The word Shiatsu means finger pressure in Japanese. It describes a form of healing which, along with massage, Acupuncture and Herbalism, has been an integral part of traditional Chinese and Japanese medicine for centuries.

Following the introduction of Chinese Medicine into Japan in the 6th century AD the Japanese refined Chinese massage techniques into a practice of massage known as Anma. Anma had been officially recognized by the Japanese medical authorities in the 8th century AD. Over the centuries Anma lost its popularity, but was revived and reintroduced into medical studies in the late 1800s. Japanese doctors of this period were required to study the philosophy and practice of Anma.

During the twentieth century, Shiatsu distinguished itself from Anma through the merging of Western knowledge of anatomy, acupressure, and a variety of eastern healing practices. Shiatsu established itself in Japan though the work of Tamai Tempaku, and Tokujiro Namikoshi and the Shiatsu Therapists Association was founded in 1925. In the following decades students of Tempaku began developing offshoots of Shiatsu. By 1955, the Japanese Ministry of Health and Welfare acknowledged Shiatsu as a beneficial treatment, and licensing was established for practitioners.

Tokujiro Namikoshi is most responsible for the worldwide recognition of Shiatsu. He created a system of bodywork based on modern Western anatomy, physiology and pathology and concentrated on applying pressure to reflex points that relate to the central and autonomic nervous system rather than to the classical meridians. In 1940 he opened the Nippon Shiatsu Institute in Tokyo, now known as Japan’s Shiatsu College. Shiatsu thus emerged as a form of manual therapy incorporating gentle manipulations and stretches derived from newer disciplines such as physiotherapy, osteopathy and chiropractic, with pressure techniques exerted through the fingers or thumbs.
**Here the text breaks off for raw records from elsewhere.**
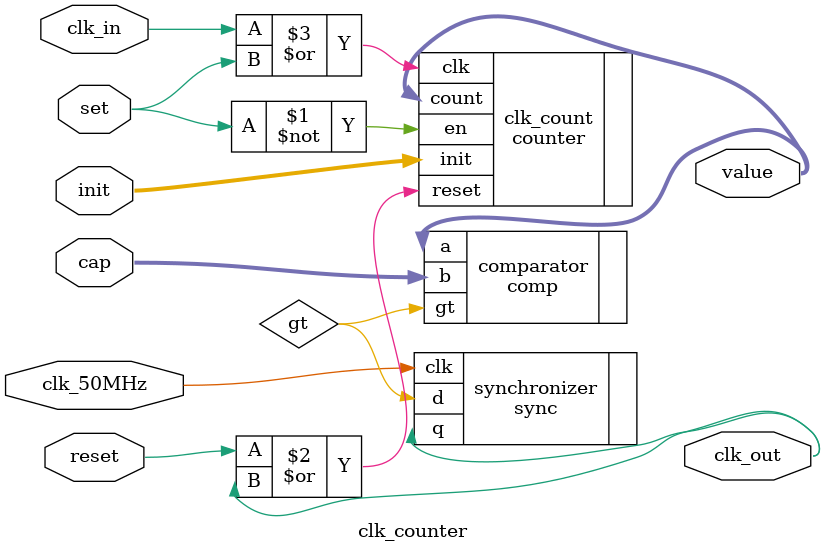
<source format=sv>
module clk_counter(input logic [5:0]          init, cap,
                   input logic               set, reset,
						 input logic        clk_in, clk_50MHz,
						 output logic [5:0]             value,
						 output logic                 clk_out);

   logic gt;
	
	counter clk_count(
	   
		.init                (init),
		.en                  (~set),
		.reset    (reset | clk_out),
		.clk         (clk_in | set),
		.count              (value)
	
	);
	
	
	comp comparator(
	   
		.a    (value),   
		.b      (cap),
		.gt      (gt)
	
	);
	

	sync synchronizer(
	
	   .clk  (clk_50MHz),
		.d           (gt),
		.q      (clk_out)
	
	);
	

endmodule 
</source>
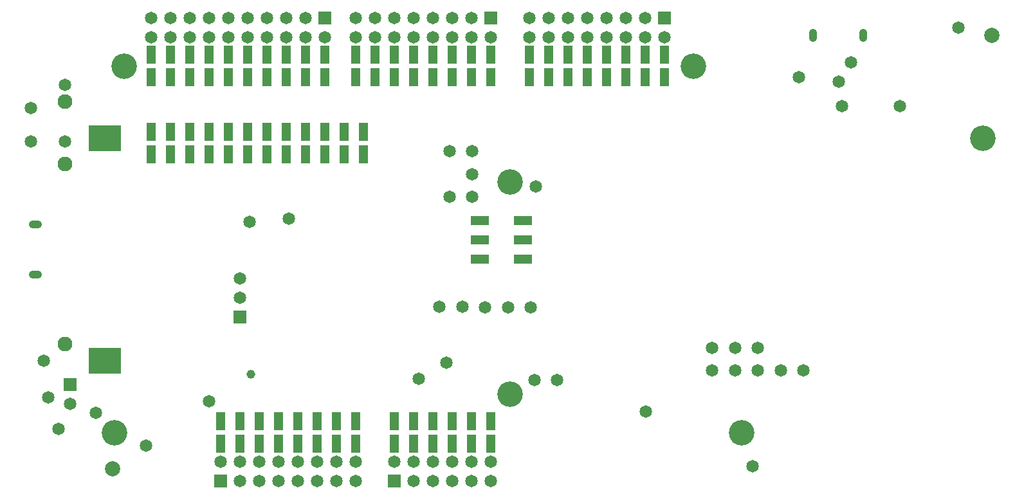
<source format=gbs>
G04*
G04 #@! TF.GenerationSoftware,Altium Limited,Altium Designer,19.1.7 (138)*
G04*
G04 Layer_Color=16711935*
%FSLAX24Y24*%
%MOIN*%
G70*
G01*
G75*
%ADD127C,0.0454*%
%ADD172R,0.0462X0.0922*%
%ADD202C,0.0787*%
%ADD203R,0.0651X0.0651*%
%ADD204C,0.0651*%
%ADD205O,0.0414X0.0690*%
%ADD206C,0.0761*%
%ADD207O,0.0690X0.0414*%
%ADD208C,0.1320*%
%ADD209R,0.0651X0.0651*%
%ADD254R,0.1714X0.1320*%
%ADD255R,0.0934X0.0462*%
D127*
X12580Y6030D02*
D03*
D172*
X15400Y17423D02*
D03*
Y18577D02*
D03*
X16400Y17423D02*
D03*
Y18577D02*
D03*
X7400D02*
D03*
Y17423D02*
D03*
X11400D02*
D03*
Y18577D02*
D03*
X12400Y17423D02*
D03*
Y18577D02*
D03*
X10400Y17423D02*
D03*
Y18577D02*
D03*
X9400Y17423D02*
D03*
Y18577D02*
D03*
X8400D02*
D03*
Y17423D02*
D03*
X14400Y18577D02*
D03*
Y17423D02*
D03*
X13400Y18577D02*
D03*
Y17423D02*
D03*
X17400Y18577D02*
D03*
Y17423D02*
D03*
X18400Y18577D02*
D03*
Y17423D02*
D03*
X10400Y22577D02*
D03*
Y21423D02*
D03*
X9400Y22577D02*
D03*
Y21423D02*
D03*
X15400Y22577D02*
D03*
Y21423D02*
D03*
X14400D02*
D03*
Y22577D02*
D03*
X13400Y21423D02*
D03*
Y22577D02*
D03*
X11400Y21423D02*
D03*
Y22577D02*
D03*
X12400Y21423D02*
D03*
Y22577D02*
D03*
X16400D02*
D03*
Y21423D02*
D03*
X7400D02*
D03*
Y22577D02*
D03*
X8400Y21423D02*
D03*
Y22577D02*
D03*
X34000Y21423D02*
D03*
Y22577D02*
D03*
X30000D02*
D03*
Y21423D02*
D03*
X29000Y22577D02*
D03*
Y21423D02*
D03*
X31000Y22577D02*
D03*
Y21423D02*
D03*
X32000Y22577D02*
D03*
Y21423D02*
D03*
X33000D02*
D03*
Y22577D02*
D03*
X27000Y21423D02*
D03*
Y22577D02*
D03*
X28000Y21423D02*
D03*
Y22577D02*
D03*
X25000Y21423D02*
D03*
Y22577D02*
D03*
X21000D02*
D03*
Y21423D02*
D03*
X20000Y22577D02*
D03*
Y21423D02*
D03*
X22000Y22577D02*
D03*
Y21423D02*
D03*
X23000Y22577D02*
D03*
Y21423D02*
D03*
X24000D02*
D03*
Y22577D02*
D03*
X18000Y21423D02*
D03*
Y22577D02*
D03*
X19000Y21423D02*
D03*
Y22577D02*
D03*
X11000Y3577D02*
D03*
Y2423D02*
D03*
X15000D02*
D03*
Y3577D02*
D03*
X16000Y2423D02*
D03*
Y3577D02*
D03*
X14000Y2423D02*
D03*
Y3577D02*
D03*
X13000Y2423D02*
D03*
Y3577D02*
D03*
X12000D02*
D03*
Y2423D02*
D03*
X18000Y3577D02*
D03*
Y2423D02*
D03*
X17000Y3577D02*
D03*
Y2423D02*
D03*
X21000D02*
D03*
Y3577D02*
D03*
X22000D02*
D03*
Y2423D02*
D03*
X23000Y3577D02*
D03*
Y2423D02*
D03*
X25000Y3577D02*
D03*
Y2423D02*
D03*
X24000Y3577D02*
D03*
Y2423D02*
D03*
X20000D02*
D03*
Y3577D02*
D03*
D202*
X50973Y23600D02*
D03*
X5411Y1120D02*
D03*
D203*
X3220Y5490D02*
D03*
X12000Y9000D02*
D03*
D204*
X2950Y21010D02*
D03*
Y18080D02*
D03*
X7150Y2320D02*
D03*
X1160Y19820D02*
D03*
X1837Y6713D02*
D03*
X1170Y18080D02*
D03*
X12500Y13940D02*
D03*
X14540Y14080D02*
D03*
X10410Y4640D02*
D03*
X4540Y4010D02*
D03*
X2589Y3193D02*
D03*
X2080Y4833D02*
D03*
X43190Y19913D02*
D03*
X43050Y21204D02*
D03*
X40980Y21410D02*
D03*
X43684Y22199D02*
D03*
X22869Y15219D02*
D03*
X24050D02*
D03*
Y16400D02*
D03*
X22869Y17581D02*
D03*
X24050D02*
D03*
X36479Y6220D02*
D03*
X37660D02*
D03*
X38841D02*
D03*
X36479Y7401D02*
D03*
X37660D02*
D03*
X38841D02*
D03*
X22346Y9530D02*
D03*
X23527D02*
D03*
X28451Y5730D02*
D03*
X21280Y5800D02*
D03*
X46210Y19920D02*
D03*
X33040Y4100D02*
D03*
X27350Y15750D02*
D03*
X40022Y6220D02*
D03*
X41203D02*
D03*
X27270Y5730D02*
D03*
X24708Y9506D02*
D03*
X22700Y6630D02*
D03*
X27070Y9506D02*
D03*
X25889D02*
D03*
X3220Y4490D02*
D03*
X38580Y1270D02*
D03*
X49250Y24000D02*
D03*
X12000Y10000D02*
D03*
Y11000D02*
D03*
X7400Y24500D02*
D03*
Y23500D02*
D03*
X8400D02*
D03*
Y24500D02*
D03*
X10400D02*
D03*
Y23500D02*
D03*
X11400D02*
D03*
Y24500D02*
D03*
X13400Y23500D02*
D03*
Y24500D02*
D03*
X16400Y23500D02*
D03*
X15400Y24500D02*
D03*
Y23500D02*
D03*
X14400Y24500D02*
D03*
Y23500D02*
D03*
X12400Y24500D02*
D03*
Y23500D02*
D03*
X9400D02*
D03*
Y24500D02*
D03*
X27000D02*
D03*
Y23500D02*
D03*
X30000D02*
D03*
Y24500D02*
D03*
X32000Y23500D02*
D03*
Y24500D02*
D03*
X33000Y23500D02*
D03*
Y24500D02*
D03*
X34000Y23500D02*
D03*
X31000Y24500D02*
D03*
Y23500D02*
D03*
X29000Y24500D02*
D03*
Y23500D02*
D03*
X28000D02*
D03*
Y24500D02*
D03*
X18000D02*
D03*
Y23500D02*
D03*
X21000D02*
D03*
Y24500D02*
D03*
X23000Y23500D02*
D03*
Y24500D02*
D03*
X24000Y23500D02*
D03*
Y24500D02*
D03*
X25000Y23500D02*
D03*
X22000Y24500D02*
D03*
Y23500D02*
D03*
X20000Y24500D02*
D03*
Y23500D02*
D03*
X19000D02*
D03*
Y24500D02*
D03*
X18000Y500D02*
D03*
Y1500D02*
D03*
X15000D02*
D03*
Y500D02*
D03*
X13000Y1500D02*
D03*
Y500D02*
D03*
X12000Y1500D02*
D03*
Y500D02*
D03*
X11000Y1500D02*
D03*
X14000Y500D02*
D03*
Y1500D02*
D03*
X16000Y500D02*
D03*
Y1500D02*
D03*
X17000D02*
D03*
Y500D02*
D03*
X25000Y1500D02*
D03*
Y500D02*
D03*
X23000Y1500D02*
D03*
Y500D02*
D03*
X20000Y1500D02*
D03*
X21000Y500D02*
D03*
Y1500D02*
D03*
X22000Y500D02*
D03*
Y1500D02*
D03*
X24000Y500D02*
D03*
Y1500D02*
D03*
D205*
X44303Y23600D02*
D03*
X41704D02*
D03*
D206*
X2954Y20157D02*
D03*
Y16929D02*
D03*
Y7590D02*
D03*
D207*
X1400Y13799D02*
D03*
Y11201D02*
D03*
D208*
X50500Y18250D02*
D03*
X26000Y5000D02*
D03*
Y16000D02*
D03*
X5500Y3000D02*
D03*
X6000Y22000D02*
D03*
X38000Y3000D02*
D03*
X35500Y22000D02*
D03*
D209*
X16400Y24500D02*
D03*
X34000D02*
D03*
X25000D02*
D03*
X11000Y500D02*
D03*
X20000D02*
D03*
D254*
X4990Y6732D02*
D03*
Y18268D02*
D03*
D255*
X24438Y12000D02*
D03*
X26662D02*
D03*
X24438Y13000D02*
D03*
Y14000D02*
D03*
X26662Y13000D02*
D03*
Y14000D02*
D03*
M02*

</source>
In Japan today there are two distinct forms of Shiatsu; one developed by Tokujiro Namikoshi and another by a former student of his, Shizuto Masunaga. The method developed by Masunaga combines Western physiology with the traditional Oriental medical teachings, and is known as Zen Shiatsu. This is the most common form in the west today. Oriental Medicine, and therefore Shiatsu, uses the philosophy of Yin and Yang, the five elements and Ki energy.
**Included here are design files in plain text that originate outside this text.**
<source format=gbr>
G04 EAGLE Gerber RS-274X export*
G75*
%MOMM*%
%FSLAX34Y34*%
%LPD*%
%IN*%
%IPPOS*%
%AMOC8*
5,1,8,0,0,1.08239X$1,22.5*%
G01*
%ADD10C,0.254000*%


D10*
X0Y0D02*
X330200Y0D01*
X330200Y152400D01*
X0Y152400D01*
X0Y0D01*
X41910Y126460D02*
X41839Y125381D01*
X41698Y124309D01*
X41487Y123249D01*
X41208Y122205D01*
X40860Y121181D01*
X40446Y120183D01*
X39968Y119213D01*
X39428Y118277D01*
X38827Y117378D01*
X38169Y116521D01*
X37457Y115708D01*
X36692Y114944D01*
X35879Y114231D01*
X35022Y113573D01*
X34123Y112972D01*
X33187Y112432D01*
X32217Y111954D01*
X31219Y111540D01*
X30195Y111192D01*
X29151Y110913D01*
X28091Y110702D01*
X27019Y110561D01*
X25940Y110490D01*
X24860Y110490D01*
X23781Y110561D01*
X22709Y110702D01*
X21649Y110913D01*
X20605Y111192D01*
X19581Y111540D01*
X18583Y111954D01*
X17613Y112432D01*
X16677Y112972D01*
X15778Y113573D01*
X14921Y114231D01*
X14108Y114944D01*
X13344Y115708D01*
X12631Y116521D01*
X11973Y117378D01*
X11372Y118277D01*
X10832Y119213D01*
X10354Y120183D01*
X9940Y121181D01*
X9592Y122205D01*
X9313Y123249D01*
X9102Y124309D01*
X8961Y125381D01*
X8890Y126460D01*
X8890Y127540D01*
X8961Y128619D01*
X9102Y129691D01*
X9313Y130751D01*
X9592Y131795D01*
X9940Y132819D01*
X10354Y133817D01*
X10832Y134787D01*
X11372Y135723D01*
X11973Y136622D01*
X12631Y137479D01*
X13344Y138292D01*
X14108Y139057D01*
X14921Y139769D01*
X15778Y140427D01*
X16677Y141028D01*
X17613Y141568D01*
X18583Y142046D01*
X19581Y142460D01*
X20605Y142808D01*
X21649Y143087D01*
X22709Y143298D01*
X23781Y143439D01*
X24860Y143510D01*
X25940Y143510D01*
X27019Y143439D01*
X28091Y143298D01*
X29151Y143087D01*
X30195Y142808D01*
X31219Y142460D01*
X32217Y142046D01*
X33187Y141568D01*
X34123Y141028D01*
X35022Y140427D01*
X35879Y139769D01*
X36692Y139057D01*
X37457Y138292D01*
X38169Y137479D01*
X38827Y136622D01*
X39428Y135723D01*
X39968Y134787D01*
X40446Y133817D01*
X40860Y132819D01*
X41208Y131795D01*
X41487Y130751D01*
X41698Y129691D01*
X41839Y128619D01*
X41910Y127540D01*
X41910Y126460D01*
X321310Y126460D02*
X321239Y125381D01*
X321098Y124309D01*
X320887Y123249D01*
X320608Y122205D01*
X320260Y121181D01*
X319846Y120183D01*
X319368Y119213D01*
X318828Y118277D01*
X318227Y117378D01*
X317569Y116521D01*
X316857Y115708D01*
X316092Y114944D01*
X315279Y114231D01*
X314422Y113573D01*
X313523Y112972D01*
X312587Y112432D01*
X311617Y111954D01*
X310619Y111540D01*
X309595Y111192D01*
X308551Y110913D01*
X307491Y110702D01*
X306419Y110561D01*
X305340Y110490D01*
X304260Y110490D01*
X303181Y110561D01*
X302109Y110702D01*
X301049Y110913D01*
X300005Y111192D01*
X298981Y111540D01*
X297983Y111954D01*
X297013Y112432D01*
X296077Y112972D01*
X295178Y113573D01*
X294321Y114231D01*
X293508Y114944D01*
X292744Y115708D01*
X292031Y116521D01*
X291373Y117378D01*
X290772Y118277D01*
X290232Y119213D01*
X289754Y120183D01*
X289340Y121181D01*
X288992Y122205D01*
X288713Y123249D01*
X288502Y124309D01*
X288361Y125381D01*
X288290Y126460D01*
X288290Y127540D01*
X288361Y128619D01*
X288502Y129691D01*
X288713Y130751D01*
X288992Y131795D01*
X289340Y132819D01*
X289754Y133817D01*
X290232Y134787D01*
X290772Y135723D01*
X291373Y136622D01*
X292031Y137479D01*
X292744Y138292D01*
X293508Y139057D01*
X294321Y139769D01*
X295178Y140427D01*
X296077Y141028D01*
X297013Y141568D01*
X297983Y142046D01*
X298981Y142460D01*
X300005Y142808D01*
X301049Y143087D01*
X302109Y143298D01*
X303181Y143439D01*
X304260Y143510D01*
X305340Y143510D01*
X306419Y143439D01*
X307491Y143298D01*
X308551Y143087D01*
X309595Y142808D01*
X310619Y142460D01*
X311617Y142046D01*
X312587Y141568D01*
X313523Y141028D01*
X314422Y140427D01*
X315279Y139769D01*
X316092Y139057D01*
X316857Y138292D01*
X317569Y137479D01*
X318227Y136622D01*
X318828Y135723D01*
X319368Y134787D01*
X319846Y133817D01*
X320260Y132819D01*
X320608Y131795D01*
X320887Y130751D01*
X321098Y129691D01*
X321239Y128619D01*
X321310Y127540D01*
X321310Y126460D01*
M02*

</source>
The philosophy underlying Shiatsu is that vital energy (known as Ki in Japanese and Chi in Chinese) flows throughout the body in a series of channels called meridians. For many different reasons Ki can stop flowing freely and this produces a symptom or pain. Ki moves throughout the whole body but, in certain defined pathways, it flows in a more concentrated manner. These pathways are known as meridians.

The meridians form a continuous circuit of lines that allows the flow of different aspects of Ki all over the body. Each meridian is named after a physical organ.

The aim of Shiatsu is to determine where the Ki or energy is blocked in the body or not flowing correctly. The practitioner will work with the energy in the meridians to help rebalance the body. Most acupuncture points lie on meridians, and Shiatsu practitioners will sometimes hold specific points. Shiatsu differs from Acupuncture (and Acupressure) in that it is more usual to work on the meridian as a whole rather than isolated points, combining treatment with a range of physiotherapy, osteopathy and chiropractic techniques were relevant.